┌─ Excerpted data

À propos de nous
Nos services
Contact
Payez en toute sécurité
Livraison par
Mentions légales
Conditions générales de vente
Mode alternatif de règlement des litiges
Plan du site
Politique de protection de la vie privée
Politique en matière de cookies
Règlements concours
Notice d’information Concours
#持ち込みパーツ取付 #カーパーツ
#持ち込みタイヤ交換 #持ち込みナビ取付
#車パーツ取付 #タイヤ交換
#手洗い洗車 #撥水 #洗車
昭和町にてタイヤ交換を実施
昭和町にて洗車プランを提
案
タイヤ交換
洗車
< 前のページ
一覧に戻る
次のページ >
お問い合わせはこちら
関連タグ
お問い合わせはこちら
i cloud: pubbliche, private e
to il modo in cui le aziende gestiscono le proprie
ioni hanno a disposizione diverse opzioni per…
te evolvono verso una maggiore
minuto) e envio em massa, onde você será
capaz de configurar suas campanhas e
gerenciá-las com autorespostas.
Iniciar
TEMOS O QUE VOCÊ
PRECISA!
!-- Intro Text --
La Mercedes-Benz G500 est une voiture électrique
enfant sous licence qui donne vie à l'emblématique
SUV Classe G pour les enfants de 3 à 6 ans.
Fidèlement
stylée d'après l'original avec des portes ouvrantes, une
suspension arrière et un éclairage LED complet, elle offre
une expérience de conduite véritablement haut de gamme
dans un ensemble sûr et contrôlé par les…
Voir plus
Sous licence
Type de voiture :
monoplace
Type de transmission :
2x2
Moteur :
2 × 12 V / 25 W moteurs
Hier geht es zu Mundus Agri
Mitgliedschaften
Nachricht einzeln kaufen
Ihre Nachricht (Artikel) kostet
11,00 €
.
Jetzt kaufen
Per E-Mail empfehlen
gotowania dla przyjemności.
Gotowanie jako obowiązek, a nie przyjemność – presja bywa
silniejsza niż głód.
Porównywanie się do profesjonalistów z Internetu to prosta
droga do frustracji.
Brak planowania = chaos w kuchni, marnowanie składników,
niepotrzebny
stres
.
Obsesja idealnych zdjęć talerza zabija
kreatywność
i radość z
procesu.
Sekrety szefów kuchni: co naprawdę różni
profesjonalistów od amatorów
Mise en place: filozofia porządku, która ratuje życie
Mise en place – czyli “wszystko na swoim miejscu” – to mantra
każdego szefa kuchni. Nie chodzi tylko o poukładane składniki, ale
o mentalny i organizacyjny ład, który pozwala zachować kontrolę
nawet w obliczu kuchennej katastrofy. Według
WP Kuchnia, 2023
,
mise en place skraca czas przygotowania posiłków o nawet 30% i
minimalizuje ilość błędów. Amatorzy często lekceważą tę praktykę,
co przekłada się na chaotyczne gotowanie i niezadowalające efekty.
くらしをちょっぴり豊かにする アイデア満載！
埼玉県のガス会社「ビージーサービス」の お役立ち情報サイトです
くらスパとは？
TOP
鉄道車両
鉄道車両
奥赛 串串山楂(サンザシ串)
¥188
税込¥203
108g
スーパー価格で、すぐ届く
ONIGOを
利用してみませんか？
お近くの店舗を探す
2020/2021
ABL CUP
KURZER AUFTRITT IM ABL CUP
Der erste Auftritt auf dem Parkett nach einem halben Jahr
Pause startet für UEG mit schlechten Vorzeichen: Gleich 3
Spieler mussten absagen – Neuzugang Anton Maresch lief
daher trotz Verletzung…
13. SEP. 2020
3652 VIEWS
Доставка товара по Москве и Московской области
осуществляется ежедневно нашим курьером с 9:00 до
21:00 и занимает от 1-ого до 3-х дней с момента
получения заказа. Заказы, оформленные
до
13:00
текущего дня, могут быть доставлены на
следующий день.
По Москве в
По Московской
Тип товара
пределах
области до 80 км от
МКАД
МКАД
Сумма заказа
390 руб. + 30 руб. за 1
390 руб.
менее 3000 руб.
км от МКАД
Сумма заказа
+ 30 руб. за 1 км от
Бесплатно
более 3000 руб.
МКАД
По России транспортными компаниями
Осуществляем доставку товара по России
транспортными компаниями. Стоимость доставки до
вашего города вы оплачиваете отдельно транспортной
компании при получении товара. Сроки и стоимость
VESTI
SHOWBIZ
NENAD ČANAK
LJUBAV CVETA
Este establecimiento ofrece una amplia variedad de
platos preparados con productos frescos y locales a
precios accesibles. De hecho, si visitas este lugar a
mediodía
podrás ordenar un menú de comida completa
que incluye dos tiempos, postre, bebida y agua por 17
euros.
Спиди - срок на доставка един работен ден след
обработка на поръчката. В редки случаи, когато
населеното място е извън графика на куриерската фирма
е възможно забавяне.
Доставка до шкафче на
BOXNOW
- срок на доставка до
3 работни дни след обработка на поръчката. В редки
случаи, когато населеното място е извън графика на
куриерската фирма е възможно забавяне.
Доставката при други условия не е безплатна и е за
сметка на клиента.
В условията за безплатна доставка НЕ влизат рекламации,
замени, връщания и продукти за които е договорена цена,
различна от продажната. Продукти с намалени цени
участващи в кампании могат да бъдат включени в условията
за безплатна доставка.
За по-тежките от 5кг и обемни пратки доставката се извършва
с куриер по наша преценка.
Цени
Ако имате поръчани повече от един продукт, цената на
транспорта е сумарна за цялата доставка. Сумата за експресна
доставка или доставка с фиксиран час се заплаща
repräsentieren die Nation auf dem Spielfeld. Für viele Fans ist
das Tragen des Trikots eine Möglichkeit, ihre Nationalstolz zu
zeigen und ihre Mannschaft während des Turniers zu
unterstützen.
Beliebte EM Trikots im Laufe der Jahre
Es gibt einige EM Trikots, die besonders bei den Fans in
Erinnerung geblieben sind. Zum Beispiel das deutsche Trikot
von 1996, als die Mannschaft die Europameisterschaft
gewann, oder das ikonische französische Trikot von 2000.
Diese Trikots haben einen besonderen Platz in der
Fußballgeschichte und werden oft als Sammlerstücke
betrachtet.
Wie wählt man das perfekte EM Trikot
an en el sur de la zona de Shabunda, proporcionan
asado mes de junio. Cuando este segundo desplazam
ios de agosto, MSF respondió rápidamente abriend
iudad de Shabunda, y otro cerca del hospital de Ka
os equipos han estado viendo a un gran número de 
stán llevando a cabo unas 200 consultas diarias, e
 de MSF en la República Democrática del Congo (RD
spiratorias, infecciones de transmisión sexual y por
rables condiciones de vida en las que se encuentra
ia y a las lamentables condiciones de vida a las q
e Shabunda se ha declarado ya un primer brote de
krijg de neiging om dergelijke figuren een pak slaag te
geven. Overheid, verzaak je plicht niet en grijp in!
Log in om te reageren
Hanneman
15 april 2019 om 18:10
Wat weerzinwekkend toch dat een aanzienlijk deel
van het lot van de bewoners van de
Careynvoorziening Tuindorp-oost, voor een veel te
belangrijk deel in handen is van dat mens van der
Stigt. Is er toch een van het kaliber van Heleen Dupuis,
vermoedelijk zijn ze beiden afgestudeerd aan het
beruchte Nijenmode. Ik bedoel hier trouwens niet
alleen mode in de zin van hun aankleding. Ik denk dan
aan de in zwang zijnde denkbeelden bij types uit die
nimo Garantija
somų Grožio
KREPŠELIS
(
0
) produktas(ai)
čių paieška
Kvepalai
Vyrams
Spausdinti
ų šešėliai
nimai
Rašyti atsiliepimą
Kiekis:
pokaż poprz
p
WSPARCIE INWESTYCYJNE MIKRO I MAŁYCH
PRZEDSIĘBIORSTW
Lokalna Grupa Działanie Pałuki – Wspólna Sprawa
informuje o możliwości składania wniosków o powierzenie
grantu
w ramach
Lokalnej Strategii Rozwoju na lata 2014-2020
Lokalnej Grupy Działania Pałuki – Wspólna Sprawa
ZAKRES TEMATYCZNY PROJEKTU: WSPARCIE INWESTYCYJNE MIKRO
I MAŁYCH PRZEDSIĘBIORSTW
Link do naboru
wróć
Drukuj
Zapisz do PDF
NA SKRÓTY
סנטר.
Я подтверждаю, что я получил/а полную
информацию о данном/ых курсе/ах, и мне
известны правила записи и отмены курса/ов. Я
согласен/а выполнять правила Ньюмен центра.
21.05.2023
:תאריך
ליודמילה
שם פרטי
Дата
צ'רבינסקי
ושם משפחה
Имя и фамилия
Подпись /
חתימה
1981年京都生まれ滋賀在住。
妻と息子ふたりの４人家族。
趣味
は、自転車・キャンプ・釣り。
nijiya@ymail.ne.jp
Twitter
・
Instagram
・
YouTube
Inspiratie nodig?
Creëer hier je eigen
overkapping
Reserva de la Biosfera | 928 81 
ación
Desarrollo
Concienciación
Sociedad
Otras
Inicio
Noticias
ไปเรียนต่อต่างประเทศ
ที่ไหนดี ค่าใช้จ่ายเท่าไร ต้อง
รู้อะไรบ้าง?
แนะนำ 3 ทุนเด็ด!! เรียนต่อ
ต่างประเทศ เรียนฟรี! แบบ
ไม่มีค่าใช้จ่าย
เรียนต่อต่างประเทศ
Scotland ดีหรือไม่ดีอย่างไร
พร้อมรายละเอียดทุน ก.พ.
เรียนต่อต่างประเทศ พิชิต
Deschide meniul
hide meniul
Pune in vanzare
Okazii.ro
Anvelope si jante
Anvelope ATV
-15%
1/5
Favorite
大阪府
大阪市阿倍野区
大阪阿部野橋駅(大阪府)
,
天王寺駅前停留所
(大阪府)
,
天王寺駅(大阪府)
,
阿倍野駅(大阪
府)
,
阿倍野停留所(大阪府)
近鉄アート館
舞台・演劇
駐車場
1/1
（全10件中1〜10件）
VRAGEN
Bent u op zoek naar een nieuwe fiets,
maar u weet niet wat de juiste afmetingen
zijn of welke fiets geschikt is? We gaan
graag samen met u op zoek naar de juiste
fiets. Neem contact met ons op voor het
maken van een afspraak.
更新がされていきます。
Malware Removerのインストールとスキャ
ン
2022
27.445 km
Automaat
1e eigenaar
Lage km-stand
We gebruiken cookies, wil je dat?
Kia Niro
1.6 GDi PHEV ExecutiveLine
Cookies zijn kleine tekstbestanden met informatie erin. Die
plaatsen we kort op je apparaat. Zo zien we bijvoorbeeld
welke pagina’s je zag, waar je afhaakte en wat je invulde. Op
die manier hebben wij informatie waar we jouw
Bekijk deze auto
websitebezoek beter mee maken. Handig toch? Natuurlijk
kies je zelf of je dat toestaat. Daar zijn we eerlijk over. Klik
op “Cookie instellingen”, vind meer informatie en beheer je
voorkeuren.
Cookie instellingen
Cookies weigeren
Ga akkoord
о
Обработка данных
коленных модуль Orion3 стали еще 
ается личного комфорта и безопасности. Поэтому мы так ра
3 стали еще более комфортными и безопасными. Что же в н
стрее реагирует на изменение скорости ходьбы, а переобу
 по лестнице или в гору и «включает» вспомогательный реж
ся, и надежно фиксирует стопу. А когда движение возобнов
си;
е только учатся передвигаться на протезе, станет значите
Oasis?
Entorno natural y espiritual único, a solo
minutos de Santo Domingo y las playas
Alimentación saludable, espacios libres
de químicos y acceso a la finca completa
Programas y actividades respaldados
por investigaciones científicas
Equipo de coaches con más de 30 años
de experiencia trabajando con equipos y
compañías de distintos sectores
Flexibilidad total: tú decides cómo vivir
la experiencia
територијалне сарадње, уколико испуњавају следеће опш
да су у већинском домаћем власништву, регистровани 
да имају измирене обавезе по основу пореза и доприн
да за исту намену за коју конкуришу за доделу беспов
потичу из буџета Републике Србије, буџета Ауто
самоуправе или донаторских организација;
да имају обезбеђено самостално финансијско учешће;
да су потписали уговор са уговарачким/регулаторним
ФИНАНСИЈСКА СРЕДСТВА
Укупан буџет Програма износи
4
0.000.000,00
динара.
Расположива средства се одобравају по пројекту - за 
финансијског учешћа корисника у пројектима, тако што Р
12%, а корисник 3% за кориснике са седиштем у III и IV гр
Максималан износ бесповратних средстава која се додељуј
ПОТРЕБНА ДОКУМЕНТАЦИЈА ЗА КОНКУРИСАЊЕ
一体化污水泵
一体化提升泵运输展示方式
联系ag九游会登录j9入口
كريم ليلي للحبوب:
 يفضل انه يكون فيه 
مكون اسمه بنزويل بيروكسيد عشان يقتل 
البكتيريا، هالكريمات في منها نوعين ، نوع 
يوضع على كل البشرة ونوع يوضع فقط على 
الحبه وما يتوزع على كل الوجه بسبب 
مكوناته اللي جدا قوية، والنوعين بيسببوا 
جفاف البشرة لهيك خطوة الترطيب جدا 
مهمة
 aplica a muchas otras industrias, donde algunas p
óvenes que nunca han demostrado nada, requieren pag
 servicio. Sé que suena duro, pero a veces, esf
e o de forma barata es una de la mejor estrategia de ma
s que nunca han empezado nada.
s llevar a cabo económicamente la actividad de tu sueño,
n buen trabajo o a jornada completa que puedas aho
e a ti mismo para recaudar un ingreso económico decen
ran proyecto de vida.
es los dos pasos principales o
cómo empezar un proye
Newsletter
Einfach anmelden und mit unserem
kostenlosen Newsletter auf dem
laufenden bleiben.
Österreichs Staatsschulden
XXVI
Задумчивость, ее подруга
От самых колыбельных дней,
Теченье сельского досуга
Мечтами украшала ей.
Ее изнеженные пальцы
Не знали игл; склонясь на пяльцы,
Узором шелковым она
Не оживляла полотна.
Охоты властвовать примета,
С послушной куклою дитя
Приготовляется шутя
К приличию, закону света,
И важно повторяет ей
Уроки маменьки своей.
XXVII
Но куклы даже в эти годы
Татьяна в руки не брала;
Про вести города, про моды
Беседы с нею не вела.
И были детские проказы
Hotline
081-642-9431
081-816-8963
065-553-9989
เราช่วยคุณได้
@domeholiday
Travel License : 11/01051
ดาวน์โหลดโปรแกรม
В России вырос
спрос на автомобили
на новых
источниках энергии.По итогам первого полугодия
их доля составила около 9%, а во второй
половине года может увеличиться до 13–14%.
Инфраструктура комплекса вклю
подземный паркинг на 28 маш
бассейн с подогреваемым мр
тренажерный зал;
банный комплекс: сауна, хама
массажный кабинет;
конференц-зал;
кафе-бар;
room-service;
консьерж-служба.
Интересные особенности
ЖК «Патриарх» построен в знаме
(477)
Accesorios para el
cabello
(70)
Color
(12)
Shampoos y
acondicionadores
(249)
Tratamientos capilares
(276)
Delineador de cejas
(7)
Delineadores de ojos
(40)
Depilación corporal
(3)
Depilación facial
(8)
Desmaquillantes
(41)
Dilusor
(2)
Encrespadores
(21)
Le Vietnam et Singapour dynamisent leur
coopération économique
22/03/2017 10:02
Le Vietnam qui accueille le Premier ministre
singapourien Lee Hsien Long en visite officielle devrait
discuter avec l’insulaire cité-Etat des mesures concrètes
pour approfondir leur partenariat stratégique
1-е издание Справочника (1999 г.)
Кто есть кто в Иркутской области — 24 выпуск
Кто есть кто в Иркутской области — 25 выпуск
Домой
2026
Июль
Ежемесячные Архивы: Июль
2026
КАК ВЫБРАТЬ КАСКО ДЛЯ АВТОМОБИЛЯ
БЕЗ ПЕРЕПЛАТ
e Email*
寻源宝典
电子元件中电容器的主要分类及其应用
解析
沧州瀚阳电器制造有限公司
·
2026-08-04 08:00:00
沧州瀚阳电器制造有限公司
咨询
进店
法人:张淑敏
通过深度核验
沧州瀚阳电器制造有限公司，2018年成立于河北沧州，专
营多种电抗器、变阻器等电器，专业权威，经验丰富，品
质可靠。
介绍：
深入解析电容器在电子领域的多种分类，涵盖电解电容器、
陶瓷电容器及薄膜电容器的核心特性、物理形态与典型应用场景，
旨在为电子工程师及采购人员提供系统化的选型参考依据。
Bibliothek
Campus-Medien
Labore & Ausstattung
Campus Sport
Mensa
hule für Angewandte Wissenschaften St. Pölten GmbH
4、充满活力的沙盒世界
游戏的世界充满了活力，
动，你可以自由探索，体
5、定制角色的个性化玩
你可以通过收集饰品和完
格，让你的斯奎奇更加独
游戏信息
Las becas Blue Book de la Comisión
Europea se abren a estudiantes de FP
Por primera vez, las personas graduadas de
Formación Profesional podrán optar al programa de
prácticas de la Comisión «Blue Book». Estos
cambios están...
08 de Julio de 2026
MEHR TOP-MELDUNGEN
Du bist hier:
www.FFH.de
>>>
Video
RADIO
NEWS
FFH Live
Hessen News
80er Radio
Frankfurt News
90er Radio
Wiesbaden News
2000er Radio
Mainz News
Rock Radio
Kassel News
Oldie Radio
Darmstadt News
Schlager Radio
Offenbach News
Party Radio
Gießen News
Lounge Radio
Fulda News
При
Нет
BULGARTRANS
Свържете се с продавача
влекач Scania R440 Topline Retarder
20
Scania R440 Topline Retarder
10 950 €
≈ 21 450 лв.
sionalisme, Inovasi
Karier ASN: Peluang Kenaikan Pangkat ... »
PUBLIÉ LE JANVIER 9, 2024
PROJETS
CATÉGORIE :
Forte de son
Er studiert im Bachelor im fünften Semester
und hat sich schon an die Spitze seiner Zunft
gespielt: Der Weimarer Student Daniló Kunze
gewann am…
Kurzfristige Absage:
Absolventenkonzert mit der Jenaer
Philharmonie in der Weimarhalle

└─

▶ _Exercise details_
Transcribe each line of the data above, unaltered, from the one where "По России транспортными компаниями" appears to the one where "сметка на клиента." appears, inclusive of both.

▶ _Response area_
По России транспортными компаниями
Осуществляем доставку товара по России
транспортными компаниями. Стоимость доставки до
вашего города вы оплачиваете отдельно транспортной
компании при получении товара. Сроки и стоимость
VESTI
SHOWBIZ
NENAD ČANAK
LJUBAV CVETA
Este establecimiento ofrece una amplia variedad de
platos preparados con productos frescos y locales a
precios accesibles. De hecho, si visitas este lugar a
mediodía
podrás ordenar un menú de comida completa
que incluye dos tiempos, postre, bebida y agua por 17
euros.
Спиди - срок на доставка един работен ден след
обработка на поръчката. В редки случаи, когато
населеното място е извън графика на куриерската фирма
е възможно забавяне.
Доставка до шкафче на
BOXNOW
- срок на доставка до
3 работни дни след обработка на поръчката. В редки
случаи, когато населеното място е извън графика на
куриерската фирма е възможно забавяне.
Доставката при други условия не е безплатна и е за
сметка на клиента.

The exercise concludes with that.